In March 2006, journalist Gil Brady interviewed Funk about the Ehlers case and cited “strange coincidences” among the deaths of Rice, Ehlers and Eric James Cooper, who disappeared in October 1983. Cooper’s partially bound bones and skull – with a .22-caliber slug inside – were found in August 1986 by hikers on Signal Mountain in Grand Teton National Park. Cooper’s murder became another Teton County unsolved mystery.

In 2007, Brady wrote another indepth article, “Wyoming Cops Tighten Noose Around 23-Year-Old Murder,” about the three murders, saying passersby reportedly witnessed two white men standing over Ehlers’ body and a “dark sedan parked nearby.”
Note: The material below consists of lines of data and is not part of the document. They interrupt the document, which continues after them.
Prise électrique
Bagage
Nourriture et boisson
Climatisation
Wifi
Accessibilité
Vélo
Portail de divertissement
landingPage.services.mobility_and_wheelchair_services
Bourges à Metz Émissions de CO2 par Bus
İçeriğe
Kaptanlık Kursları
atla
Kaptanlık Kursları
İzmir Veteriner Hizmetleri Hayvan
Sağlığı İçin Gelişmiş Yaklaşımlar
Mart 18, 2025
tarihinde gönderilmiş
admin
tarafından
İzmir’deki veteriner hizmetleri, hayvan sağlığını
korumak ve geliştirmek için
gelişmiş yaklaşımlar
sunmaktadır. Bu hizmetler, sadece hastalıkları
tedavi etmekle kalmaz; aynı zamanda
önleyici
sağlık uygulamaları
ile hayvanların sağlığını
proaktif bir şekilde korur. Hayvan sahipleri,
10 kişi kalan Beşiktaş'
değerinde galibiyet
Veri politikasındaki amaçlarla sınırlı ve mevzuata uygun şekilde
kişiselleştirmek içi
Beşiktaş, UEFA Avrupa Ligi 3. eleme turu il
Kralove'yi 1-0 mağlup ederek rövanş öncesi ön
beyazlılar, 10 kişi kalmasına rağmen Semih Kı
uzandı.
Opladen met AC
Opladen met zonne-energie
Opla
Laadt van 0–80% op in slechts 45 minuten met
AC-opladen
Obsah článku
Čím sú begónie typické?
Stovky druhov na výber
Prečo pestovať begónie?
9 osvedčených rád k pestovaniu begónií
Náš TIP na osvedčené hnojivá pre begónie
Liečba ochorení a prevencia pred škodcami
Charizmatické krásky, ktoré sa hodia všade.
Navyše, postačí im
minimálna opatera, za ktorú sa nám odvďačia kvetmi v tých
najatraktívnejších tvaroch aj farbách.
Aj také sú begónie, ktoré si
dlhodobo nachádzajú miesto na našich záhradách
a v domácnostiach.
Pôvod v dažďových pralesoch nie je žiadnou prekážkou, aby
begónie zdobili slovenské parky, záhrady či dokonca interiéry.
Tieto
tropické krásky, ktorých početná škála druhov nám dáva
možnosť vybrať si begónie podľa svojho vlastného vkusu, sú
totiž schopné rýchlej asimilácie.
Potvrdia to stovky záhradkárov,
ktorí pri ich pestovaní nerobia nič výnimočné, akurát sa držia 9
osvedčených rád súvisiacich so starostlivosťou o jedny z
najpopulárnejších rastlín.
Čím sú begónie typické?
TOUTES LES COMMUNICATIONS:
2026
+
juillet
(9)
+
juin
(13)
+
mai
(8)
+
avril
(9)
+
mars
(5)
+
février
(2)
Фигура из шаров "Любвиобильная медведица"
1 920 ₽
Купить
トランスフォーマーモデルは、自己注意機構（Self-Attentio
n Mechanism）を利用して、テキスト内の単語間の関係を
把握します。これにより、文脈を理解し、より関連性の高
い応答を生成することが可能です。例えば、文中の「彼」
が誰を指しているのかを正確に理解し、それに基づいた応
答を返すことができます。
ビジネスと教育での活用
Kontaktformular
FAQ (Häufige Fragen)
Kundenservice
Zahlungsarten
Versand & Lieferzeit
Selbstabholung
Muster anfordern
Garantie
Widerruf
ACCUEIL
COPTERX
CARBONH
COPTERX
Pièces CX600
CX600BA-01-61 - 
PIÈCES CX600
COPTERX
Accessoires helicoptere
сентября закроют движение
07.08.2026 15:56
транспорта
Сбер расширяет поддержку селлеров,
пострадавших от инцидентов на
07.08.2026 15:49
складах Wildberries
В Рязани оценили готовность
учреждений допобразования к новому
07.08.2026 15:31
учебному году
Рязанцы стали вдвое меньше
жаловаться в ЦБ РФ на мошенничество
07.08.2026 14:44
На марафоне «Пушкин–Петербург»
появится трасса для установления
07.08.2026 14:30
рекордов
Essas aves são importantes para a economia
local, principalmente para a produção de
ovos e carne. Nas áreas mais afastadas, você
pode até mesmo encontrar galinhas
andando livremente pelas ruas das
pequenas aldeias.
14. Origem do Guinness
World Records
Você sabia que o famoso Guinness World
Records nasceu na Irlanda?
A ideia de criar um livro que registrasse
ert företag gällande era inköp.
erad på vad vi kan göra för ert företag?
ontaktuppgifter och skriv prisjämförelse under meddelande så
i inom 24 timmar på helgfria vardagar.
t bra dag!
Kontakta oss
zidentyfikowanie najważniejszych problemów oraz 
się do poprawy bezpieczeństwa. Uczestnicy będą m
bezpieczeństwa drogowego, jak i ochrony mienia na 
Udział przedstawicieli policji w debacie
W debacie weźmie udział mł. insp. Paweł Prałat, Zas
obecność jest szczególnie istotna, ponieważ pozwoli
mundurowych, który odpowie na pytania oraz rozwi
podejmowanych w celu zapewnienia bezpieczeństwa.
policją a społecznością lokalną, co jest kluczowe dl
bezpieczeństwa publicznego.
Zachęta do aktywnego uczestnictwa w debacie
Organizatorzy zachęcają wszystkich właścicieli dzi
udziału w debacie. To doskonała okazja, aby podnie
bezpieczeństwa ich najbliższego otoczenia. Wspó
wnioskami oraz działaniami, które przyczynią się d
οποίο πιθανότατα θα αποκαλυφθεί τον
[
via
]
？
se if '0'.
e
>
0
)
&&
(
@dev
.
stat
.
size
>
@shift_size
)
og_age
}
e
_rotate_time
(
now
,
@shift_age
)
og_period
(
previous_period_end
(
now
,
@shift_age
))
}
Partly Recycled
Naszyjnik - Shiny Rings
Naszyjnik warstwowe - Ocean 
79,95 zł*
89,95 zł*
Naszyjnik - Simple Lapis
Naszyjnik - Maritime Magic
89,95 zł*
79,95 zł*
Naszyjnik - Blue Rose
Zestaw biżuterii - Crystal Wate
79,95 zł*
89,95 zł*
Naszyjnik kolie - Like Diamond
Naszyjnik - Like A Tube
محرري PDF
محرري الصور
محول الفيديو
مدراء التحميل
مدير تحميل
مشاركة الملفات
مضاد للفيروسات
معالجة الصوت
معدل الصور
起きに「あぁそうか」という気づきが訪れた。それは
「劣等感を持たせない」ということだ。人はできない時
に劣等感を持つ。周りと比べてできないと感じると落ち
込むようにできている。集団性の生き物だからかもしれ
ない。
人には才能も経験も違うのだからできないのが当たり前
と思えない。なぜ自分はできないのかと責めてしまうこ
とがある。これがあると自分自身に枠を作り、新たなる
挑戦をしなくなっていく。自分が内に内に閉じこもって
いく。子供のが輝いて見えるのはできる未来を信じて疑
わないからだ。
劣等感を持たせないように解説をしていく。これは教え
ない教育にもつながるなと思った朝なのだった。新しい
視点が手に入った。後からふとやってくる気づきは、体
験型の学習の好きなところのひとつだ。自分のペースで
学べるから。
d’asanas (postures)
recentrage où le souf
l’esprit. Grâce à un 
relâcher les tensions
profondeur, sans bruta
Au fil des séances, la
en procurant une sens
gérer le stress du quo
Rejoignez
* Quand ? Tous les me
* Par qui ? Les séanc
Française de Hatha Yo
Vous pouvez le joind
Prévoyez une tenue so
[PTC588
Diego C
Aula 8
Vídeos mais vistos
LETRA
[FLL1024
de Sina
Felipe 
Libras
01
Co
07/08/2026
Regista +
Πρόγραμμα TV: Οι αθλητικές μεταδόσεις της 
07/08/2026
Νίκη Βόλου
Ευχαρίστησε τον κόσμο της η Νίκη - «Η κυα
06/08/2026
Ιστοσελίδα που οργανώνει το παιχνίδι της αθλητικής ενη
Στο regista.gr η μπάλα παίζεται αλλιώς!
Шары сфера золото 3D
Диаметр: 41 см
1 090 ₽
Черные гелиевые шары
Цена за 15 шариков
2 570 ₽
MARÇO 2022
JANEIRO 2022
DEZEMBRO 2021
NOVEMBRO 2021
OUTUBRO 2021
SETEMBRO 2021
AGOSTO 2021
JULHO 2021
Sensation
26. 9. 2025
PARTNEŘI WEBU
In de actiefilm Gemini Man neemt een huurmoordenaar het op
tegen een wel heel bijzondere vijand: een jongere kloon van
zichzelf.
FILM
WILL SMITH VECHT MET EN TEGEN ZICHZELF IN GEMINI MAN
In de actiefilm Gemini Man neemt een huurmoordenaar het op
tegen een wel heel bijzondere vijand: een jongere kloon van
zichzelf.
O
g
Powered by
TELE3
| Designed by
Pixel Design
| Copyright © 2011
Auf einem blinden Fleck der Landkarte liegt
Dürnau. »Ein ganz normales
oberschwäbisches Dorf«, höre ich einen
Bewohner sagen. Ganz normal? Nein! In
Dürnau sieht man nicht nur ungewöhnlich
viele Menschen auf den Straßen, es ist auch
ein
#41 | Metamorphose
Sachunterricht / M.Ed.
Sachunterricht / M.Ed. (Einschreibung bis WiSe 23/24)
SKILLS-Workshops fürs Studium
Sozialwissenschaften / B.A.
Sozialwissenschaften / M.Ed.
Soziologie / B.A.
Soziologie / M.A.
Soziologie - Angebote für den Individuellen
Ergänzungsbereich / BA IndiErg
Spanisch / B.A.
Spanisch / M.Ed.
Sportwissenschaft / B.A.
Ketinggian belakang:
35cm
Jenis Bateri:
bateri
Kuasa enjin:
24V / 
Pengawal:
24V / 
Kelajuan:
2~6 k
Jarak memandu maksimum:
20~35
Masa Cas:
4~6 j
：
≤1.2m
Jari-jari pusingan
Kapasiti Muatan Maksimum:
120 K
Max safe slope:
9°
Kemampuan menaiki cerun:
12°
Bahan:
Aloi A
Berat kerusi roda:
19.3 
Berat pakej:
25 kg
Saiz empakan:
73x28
Brady also discussed other in-depth details he learned of these cases over the years including bank investigations, an embezzling attorney, cocaine shipments and a safe-deposit box containing a .22-caliber gun.

Several months later, Brady reported Sublette officials released a composite sketch made in 1986 of a man believed to be involved in Ehlers’ death, with a Prince-Valiant haircut.

Even when Teton County Sheriff Bob Zimmer announced his retirement last November, he commented on a couple regrets from his career in a Planet Jackson Hole interview. A reader identified only as “Dead Man Telling Tales” emailed in a comment on Zimmer’s regrets.

“I know he wasn’t sheriff at the time (he was a TOJ sergeant) but those Lisa Ehlers/Jon Rice murders had to weigh on every law enforcement officer in the area,” the reader wrote.

“The ironic thing is, it is widely believed that these murders were ‘solved.’

Solid evidence may be lacking but thanks to good detective work, both TCSO and state DCI know who the players are, perhaps even the trigger men in both cases. So technically, while these cases are ‘solved,’ there has been no justice, and THAT should be keeping him up at night. Some of those believed responsible are now dead. No one to protect now? It’s time the truth was told.”